* **Exercise aim**:
Using the data below, work out how many of its lines contain "appointment", and give that number with nothing added.

(Stored data)
_ _ _ _ _
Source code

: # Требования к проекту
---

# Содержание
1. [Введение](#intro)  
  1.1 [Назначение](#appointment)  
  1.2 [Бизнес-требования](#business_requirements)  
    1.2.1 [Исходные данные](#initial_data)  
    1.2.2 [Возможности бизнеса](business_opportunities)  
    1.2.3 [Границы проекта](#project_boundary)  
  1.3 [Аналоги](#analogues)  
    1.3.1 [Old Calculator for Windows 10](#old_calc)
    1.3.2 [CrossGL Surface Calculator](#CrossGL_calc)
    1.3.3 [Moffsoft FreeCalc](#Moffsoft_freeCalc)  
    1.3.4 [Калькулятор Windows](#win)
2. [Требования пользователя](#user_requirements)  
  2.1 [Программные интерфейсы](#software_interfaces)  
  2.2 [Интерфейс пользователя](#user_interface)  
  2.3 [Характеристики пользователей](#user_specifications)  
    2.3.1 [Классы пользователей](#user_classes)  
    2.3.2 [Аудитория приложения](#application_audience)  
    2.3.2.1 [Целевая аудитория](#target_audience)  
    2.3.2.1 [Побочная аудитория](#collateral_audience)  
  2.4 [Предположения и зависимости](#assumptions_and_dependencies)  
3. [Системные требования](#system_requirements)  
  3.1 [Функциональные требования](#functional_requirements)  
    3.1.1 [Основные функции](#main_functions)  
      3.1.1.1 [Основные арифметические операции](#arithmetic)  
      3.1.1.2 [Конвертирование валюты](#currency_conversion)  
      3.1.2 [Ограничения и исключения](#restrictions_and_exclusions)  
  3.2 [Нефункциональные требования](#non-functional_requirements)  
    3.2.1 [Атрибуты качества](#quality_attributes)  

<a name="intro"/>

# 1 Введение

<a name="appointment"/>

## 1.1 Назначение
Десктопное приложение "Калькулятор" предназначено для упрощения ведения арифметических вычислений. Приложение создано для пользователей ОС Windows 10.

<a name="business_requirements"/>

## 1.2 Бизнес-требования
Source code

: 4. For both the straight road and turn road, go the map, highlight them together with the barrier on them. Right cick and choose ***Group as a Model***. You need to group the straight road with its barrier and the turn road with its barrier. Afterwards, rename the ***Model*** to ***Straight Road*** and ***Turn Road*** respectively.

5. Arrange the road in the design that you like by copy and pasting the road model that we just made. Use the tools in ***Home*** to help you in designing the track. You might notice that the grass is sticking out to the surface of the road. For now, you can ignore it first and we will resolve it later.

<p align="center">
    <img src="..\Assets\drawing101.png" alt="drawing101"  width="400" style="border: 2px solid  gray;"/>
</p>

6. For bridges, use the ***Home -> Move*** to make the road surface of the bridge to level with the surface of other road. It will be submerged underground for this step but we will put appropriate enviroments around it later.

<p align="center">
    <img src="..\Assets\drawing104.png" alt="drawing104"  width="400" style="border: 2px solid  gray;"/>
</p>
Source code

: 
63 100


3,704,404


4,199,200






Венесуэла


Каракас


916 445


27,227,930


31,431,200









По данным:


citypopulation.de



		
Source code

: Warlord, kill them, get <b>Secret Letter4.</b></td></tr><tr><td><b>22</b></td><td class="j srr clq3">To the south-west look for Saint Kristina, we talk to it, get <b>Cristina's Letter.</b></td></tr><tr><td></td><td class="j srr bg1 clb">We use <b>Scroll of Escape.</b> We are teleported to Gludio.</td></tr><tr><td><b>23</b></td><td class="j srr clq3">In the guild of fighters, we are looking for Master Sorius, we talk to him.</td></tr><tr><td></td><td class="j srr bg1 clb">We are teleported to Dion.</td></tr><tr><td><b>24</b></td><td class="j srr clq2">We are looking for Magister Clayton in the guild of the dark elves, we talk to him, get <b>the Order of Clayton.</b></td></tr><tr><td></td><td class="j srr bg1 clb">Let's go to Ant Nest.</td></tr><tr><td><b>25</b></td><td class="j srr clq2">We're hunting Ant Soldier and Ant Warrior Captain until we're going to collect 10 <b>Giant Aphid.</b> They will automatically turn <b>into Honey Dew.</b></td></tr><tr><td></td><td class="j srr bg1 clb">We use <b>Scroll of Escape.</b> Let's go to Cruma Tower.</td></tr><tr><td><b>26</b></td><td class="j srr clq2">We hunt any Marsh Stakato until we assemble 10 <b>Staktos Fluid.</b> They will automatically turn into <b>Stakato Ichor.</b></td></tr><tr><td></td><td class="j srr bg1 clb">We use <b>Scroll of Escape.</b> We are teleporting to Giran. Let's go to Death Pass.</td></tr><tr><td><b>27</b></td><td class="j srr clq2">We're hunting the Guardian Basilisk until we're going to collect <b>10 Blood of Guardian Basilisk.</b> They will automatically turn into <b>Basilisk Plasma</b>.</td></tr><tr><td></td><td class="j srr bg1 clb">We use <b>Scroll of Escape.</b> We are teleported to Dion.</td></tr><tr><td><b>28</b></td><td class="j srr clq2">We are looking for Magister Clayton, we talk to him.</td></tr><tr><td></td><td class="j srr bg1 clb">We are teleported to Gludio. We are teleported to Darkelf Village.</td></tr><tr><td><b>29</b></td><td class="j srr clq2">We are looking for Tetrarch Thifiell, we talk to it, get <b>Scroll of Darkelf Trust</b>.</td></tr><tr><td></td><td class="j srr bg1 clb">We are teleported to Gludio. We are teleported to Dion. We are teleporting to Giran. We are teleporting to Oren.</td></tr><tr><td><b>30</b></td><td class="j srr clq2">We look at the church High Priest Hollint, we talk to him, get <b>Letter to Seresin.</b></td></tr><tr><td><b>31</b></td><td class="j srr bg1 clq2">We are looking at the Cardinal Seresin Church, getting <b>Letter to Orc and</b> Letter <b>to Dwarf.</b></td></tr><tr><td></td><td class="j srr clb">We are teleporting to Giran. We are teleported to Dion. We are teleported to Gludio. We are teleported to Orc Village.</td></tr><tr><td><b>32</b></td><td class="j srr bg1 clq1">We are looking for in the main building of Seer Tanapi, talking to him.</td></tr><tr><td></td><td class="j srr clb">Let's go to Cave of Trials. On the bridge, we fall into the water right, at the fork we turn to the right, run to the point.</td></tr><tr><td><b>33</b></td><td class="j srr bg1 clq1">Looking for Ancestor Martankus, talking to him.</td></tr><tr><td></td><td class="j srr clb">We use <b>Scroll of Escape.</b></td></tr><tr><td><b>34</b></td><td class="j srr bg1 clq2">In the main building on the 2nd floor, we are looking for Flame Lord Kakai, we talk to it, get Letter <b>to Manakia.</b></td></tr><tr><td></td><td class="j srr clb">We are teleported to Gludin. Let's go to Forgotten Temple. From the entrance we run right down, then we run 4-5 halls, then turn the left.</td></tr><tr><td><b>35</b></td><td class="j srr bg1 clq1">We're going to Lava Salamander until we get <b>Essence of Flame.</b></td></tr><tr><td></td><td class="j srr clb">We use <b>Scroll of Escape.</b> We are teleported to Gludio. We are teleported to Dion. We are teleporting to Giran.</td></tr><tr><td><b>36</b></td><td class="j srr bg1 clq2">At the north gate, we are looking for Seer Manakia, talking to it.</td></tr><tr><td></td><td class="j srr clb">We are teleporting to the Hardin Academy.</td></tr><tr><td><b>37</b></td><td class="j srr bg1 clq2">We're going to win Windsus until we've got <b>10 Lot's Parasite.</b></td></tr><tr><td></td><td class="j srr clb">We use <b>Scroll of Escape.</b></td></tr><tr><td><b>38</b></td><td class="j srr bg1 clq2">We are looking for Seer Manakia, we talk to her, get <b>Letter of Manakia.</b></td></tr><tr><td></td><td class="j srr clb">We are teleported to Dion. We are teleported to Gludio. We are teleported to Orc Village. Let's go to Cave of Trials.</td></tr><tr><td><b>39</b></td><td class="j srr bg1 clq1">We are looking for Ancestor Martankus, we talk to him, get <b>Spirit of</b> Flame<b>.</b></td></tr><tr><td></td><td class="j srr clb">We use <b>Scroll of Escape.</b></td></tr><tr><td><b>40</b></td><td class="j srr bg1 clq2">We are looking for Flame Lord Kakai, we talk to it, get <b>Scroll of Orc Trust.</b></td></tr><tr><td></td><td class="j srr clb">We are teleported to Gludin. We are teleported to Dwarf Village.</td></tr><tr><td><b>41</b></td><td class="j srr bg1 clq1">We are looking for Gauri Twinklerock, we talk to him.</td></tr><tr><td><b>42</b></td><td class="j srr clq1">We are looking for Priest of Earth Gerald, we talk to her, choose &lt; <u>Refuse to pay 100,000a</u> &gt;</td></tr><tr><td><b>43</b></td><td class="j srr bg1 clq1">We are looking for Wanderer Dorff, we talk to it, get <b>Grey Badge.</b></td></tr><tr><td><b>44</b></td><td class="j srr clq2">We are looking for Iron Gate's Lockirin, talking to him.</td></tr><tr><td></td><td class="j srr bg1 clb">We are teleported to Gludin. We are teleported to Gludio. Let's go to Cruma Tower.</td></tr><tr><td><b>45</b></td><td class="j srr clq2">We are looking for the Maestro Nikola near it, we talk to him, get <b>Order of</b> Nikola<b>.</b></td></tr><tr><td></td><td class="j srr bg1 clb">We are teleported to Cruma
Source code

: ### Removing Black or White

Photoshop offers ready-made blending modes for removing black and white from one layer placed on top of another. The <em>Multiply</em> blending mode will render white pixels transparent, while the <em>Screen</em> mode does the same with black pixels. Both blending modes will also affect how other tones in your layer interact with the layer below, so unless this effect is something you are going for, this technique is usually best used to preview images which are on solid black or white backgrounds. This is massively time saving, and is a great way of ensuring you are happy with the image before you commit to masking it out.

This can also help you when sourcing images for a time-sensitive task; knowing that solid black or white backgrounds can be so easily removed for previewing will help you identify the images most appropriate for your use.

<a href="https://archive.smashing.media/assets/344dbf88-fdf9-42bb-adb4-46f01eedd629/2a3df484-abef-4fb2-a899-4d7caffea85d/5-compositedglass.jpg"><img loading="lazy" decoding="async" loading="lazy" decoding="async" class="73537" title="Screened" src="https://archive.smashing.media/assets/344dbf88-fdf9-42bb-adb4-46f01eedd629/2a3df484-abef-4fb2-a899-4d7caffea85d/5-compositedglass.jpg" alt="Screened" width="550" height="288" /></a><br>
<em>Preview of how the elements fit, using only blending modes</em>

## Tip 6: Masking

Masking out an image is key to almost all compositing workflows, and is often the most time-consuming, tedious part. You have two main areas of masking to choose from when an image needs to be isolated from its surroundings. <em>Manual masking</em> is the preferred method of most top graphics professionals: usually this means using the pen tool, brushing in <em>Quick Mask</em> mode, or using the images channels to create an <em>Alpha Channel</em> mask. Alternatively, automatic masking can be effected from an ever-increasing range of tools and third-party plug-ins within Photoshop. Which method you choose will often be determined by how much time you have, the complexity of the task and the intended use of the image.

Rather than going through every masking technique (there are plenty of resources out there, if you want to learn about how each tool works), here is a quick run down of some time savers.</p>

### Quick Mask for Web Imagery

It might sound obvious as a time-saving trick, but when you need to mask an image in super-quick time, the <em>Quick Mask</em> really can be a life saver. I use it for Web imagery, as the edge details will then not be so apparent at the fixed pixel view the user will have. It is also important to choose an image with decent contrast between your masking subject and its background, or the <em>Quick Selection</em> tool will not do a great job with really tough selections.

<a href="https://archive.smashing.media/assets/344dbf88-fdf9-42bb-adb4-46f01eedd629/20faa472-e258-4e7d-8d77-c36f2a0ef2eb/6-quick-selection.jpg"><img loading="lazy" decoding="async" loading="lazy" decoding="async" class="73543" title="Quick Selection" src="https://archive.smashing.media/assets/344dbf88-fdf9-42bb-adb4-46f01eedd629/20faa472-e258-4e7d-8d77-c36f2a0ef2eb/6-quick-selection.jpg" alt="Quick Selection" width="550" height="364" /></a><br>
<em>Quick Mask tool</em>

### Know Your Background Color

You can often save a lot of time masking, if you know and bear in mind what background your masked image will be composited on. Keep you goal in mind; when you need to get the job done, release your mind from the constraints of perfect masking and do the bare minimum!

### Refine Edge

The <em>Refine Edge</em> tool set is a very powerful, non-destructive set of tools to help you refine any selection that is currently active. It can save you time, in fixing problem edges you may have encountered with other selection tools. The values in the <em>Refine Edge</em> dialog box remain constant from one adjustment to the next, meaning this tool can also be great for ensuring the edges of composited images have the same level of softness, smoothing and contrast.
_ _ _ _ _
* **Your response**:
2